Giving more quizzes is one solution but I really do not have a good method for the kids to turn in quizzes done on the computer. One of the many things I have to solve to get this programming class to work the way I want it. Doing hand written quizzes is a solution but that is just not real. How picky do I get in grading? If a colon is missing does that count as points off? If the kid were typing the code that missing colon would be something the IDE would pick up. I know how I code; type in what I think is the solution then go back and fix all my typos the IDE has caught. I have read a couple of articles on how beginning programming classes should not use IDEs; it allows hacking in code with the IDE making the corrections. I kind of liken this to math without calculators; it can be done and has advantages but they are out weighted by the disadvantages. An obvious solution for the quiz grading is to have the kids program in pseudo code. That has its own syntax issues but easier to handle than the code.
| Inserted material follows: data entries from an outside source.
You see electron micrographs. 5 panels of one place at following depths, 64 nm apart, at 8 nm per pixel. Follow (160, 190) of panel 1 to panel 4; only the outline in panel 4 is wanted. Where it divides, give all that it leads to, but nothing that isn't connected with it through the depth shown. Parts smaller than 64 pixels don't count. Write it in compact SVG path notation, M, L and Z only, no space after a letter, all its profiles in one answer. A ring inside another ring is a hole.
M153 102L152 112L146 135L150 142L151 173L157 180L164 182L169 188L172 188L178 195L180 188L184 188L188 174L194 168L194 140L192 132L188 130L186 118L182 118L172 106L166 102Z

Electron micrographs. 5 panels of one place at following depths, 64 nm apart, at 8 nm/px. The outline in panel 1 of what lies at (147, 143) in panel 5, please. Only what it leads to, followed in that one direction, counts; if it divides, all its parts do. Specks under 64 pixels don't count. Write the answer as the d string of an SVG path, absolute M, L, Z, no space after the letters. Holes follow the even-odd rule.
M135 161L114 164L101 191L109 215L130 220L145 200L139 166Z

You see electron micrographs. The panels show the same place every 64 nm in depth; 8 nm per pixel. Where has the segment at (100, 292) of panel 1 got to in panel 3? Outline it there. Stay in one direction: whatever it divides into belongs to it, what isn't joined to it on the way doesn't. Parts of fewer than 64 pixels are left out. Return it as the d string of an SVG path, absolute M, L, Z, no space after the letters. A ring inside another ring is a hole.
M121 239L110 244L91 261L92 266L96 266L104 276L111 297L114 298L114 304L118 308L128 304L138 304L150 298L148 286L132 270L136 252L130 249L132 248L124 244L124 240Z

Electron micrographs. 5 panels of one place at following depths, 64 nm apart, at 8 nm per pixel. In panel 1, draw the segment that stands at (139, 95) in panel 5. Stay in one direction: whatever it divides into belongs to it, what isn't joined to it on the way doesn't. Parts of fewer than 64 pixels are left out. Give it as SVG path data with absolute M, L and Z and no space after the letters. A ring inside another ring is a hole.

This is one of the fun things about teaching programming. There are just so many ways of doing it. With math at the end of each chapter plan on a test. Usually a nice traditional test that the students can study for, the right answer is pretty much the same for the whole class, and, if pressed for time, there are the canned tests in the book’s teachers’ manual to run through the copy machine. With programming the book chapters (if using a book) are really not the end of a block of concepts, programming is extremely cumulative, studying is a bit difficult because memorization is not a major factor and there is no such thing as a canned programming test. Oh, then there is the really smart kid that looks on-line and finds a different strategy for solving a problem that uses syntax the teacher has never seen before. (I have on of those. For almost every assignment he turns in I learn something new about Python. I know his work is original.)
I figure in a couple more years of teaching Python I will have built up a collection of problems I can hand out that will help reduce the excessive sharing. Right about when I decide to retire.